Entre os professores da instituição, estão gigantes da Literatura como Jorge Luis Borges, que foi nomeado em 1956 professor titular da cátedra de Literatura Inglesa e Norte-Americana da Faculdade de Filosofia e Letras da UBA.
A Universidade de Buenos Aires também ajudou a formar 16 presidentes do país.
Ela aparece a cada ano entre as 100 melhores do mundo e uma das primeiras da América Latina, graças à “sua reputação excepcional entre acadêmicos e empregadores, bem como por causa da agenda de pesquisa intensamente colaborativa”, segundo a consultoria Quacquarelli Symonds ( QS), que produz uma das classificações mais prestigiadas do ramo.
A UBA possui 13 faculdades, onde são ministrados mais de 80 cursos de graduação.
Seis deles — Línguas Modernas, Antropologia, Direito, Engenharia de Petróleo, Sociologia e Arte e Design — estão entre os 50 melhores do mundo segundo a lista da QS.
Um dos mobilizados nestes dias de protesto foi precisamente Pérez Esquivel, um dos prêmios Nobel da argentina, que recordou no X as palavras do seu colega Nobel Bernardo Houssay: “A ciência não é cara, cara é a ignorância.”
3. Grande número de estudantes estrangeiros
Um dos debates que tem ocorrido em torno da crise nas universidades públicas é o número de estudantes estrangeiros.
A Argentina é o país da região com maior número de estudantes de outros países, segundo dados da Organização das Nações Unidas para a Educação, a Ciência e a Cultura (Unesco).
E, devido ao prestígio e à gratuidade universal, a UBA tornou-se um foco de atração para estes estudantes internacionais.
Dos mais de 385 mil alunos matriculados na UBA, o percentual de estudantes internacionais em cursos de graduação é de 9,5% — o dobro da média nacional.
Nos cursos de pós-graduação, que são pagos, o número é de 16,5%, segundo dados da universidade e do Ministério da Educação argentino.
A maior parte dos estudantes estrangeiros vem de países da região, como Peru, Brasil, Paraguai, Venezuela, Colômbia, Chile e Equador.
Segundo muitos estudantes, essa mistura cultural enriquece a vida universitária.
O fato de não existirem exames de admissão e de não haver discriminação com base na nacionalidade — além de o país dar a oportunidade de trabalhar durante os estudos — são alguns dos argumentos citados pelos estudantes estrangeiros que optam pela Argentina e pela UBA em particular.
A Medicina é a carreira mais popular entre os estudantes estrangeiros e locais devido à qualidade do ensino, entre outras coisas.
A UBA administra seis hospitais universitários onde a população é atendida e pesquisada. Mais de meio milhão de pessoas passaram por consultas nesses locais no ano passado. A maioria dos graduados também faz a residência nessas instituições.

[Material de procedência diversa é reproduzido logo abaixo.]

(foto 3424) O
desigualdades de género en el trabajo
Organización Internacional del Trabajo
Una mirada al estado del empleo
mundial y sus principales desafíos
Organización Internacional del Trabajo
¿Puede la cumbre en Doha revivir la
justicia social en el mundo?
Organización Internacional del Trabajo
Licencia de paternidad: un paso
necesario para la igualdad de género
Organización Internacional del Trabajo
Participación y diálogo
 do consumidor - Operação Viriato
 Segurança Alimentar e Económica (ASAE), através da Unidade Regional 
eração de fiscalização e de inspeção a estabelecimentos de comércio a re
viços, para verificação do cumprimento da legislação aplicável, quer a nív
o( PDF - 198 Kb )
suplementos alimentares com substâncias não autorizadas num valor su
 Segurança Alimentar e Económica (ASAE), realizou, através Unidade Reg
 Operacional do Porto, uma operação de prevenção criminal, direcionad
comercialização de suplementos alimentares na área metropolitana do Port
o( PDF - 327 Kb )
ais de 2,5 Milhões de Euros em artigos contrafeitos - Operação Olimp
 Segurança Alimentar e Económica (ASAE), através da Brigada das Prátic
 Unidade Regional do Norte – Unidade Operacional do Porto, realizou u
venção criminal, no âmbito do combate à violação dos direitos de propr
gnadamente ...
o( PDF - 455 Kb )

Os cortes anunciados pelo governo Milei também afetam esses centros médicos, que estão no limite, segundo os gestores.
4. Sistema de ingresso
Mas a UBA não se destaca apenas por ser gratuita. Ela também oferece um acesso irrestrito. Ou seja, ela não tem um vestibular: a universidade possui o chamado Ciclo Básico Comum (CBC) desde 1985.

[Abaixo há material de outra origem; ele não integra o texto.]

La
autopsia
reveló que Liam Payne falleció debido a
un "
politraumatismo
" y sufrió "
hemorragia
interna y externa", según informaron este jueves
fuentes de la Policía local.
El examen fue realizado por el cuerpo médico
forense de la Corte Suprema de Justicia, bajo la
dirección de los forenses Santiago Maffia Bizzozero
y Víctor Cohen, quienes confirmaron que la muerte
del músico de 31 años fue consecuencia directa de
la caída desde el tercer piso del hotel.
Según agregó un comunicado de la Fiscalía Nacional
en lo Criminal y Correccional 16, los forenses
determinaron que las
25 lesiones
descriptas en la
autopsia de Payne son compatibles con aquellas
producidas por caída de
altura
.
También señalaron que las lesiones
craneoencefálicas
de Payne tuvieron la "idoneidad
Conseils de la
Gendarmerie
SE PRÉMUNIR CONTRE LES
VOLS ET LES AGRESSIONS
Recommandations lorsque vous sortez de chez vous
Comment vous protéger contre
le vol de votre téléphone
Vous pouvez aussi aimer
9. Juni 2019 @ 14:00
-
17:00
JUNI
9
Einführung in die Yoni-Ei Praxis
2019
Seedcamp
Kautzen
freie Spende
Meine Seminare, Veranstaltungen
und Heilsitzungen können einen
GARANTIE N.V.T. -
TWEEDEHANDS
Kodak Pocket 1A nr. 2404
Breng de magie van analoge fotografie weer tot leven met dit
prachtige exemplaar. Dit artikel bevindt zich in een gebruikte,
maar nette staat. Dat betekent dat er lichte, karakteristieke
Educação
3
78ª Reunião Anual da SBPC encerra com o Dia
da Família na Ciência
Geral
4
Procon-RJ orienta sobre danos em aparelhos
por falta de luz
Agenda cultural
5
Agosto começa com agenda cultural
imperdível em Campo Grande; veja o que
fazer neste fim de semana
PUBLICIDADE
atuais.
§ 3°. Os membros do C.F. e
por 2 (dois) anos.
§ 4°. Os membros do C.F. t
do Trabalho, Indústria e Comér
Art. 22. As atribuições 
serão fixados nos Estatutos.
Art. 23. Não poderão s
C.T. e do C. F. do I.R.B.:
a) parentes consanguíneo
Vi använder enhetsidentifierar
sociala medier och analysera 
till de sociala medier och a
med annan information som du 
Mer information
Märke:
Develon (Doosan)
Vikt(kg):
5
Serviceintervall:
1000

O CBC, com duração de um ano, é o primeiro ciclo de todas as carreiras da Universidade de Buenos Aires, que consiste em seis disciplinas: duas matérias globais, comuns a todos os alunos, independentemente da carreira, duas específicas para a orientação dos cursos e outras duas do ramo do conhecimento escolhido pelo aluno.

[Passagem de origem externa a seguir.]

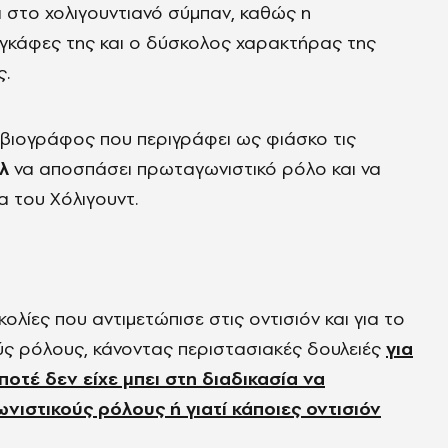
 στο χολιγουντιανό σύμπαν, καθώς η
 γκάφες της και ο δύσκολος χαρακτήρας της
ς.
βιογράφος που περιγράφει ως φιάσκο τις
λ
να αποσπάσει πρωταγωνιστικό ρόλο και να
α του Χόλιγουντ.
σκολίες που αντιμετώπισε στις οντισιόν και για το
ς ρόλους, κάνοντας περιστασιακές δουλειές
για
οτέ δεν είχε μπει στη διαδικασία να
νιστικούς ρόλους ή γιατί κάποιες οντισιόν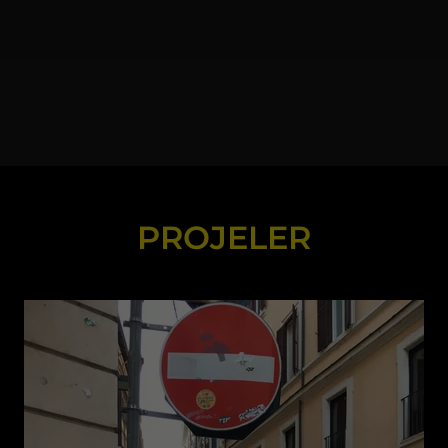
PROJELER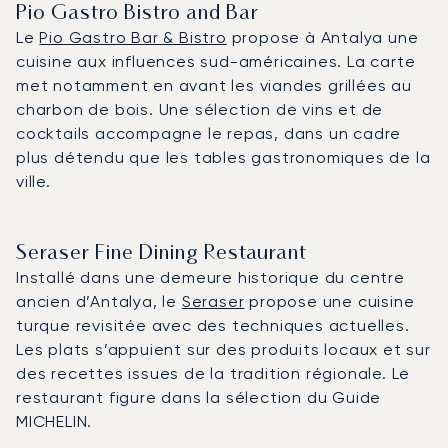
Pio Gastro Bistro and Bar
Le
Pio Gastro Bar & Bistro
propose à Antalya une
cuisine aux influences sud-américaines. La carte
met notamment en avant les viandes grillées au
charbon de bois. Une sélection de vins et de
cocktails accompagne le repas, dans un cadre
plus détendu que les tables gastronomiques de la
ville.
Seraser Fine Dining Restaurant
Installé dans une demeure historique du centre
ancien d’Antalya, le
Seraser
propose une cuisine
turque revisitée avec des techniques actuelles.
Les plats s’appuient sur des produits locaux et sur
des recettes issues de la tradition régionale. Le
restaurant figure dans la sélection du Guide
MICHELIN.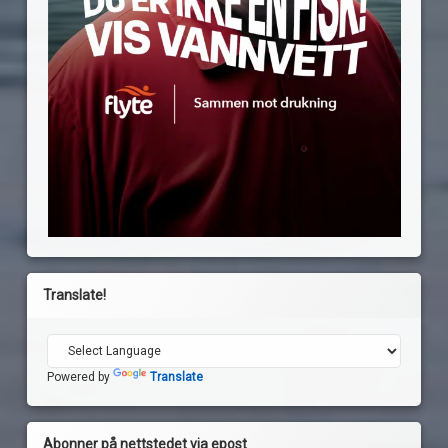
Translate!
Powered by
Translate
Abonner på nettstedet via epost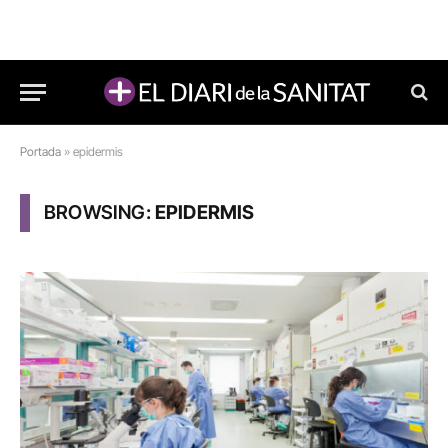
Portada
»
epidermis
BROWSING:
EPIDERMIS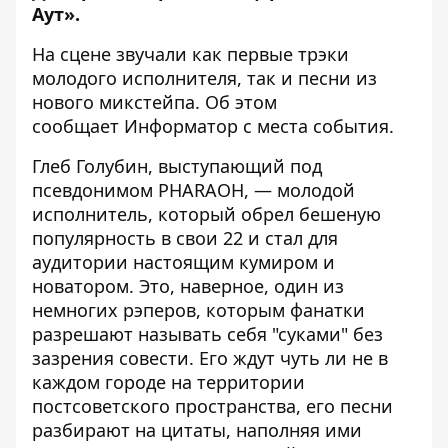
Аут».
На сцене звучали как первые трэки
молодого исполнителя, так и песни из
нового микстейпа. Об этом
сообщает
Информатор
с места события.
Глеб Голубин, выступающий под
псевдонимом PHARAOH, — молодой
исполнитель, который обрел бешеную
популярность в свои 22 и стал для
аудитории настоящим кумиром и
новатором. Это, наверное, один из
немногих рэперов, которым фанатки
разрешают называть себя "суками" без
зазрения совести. Его ждут чуть ли не в
каждом городе на территории
постсоветского пространства, его песни
разбирают на цитаты, наполняя ими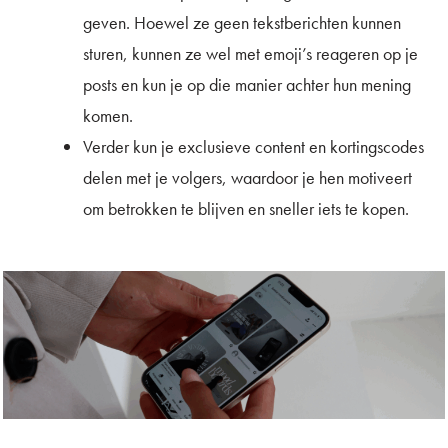
geven. Hoewel ze geen tekstberichten kunnen
sturen, kunnen ze wel met emoji’s reageren op je
posts en kun je op die manier achter hun mening
komen.
Verder kun je exclusieve content en kortingscodes
delen met je volgers, waardoor je hen motiveert
om betrokken te blijven en sneller iets te kopen.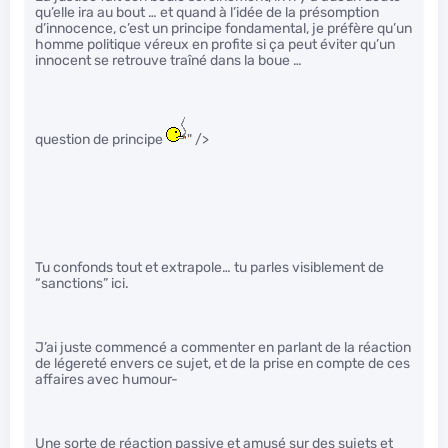
qu’elle ira au bout … et quand à l’idée de la présomption
d’innocence, c’est un principe fondamental, je préfère qu’un
homme politique véreux en profite si ça peut éviter qu’un
innocent se retrouve traîné dans la boue …
question de principe
" />
Tu confonds tout et extrapole… tu parles visiblement de
“sanctions” ici.
J’ai juste commencé a commenter en parlant de la réaction
de légereté envers ce sujet, et de la prise en compte de ces
affaires avec humour-
Une sorte de réaction passive et amusé sur des sujets et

Para poder ingressar em qualquer faculdade da UBA, é imprescindível uma aprovação no CBC. O objetivo desse ciclo básico é que todos os alunos iniciem seus respectivos estudos universitários com um nível parecido.
Além disso, ao incluir disciplinas compartilhadas por diferentes formações, o CBC também serve para orientar os alunos e oferece uma educação mais global.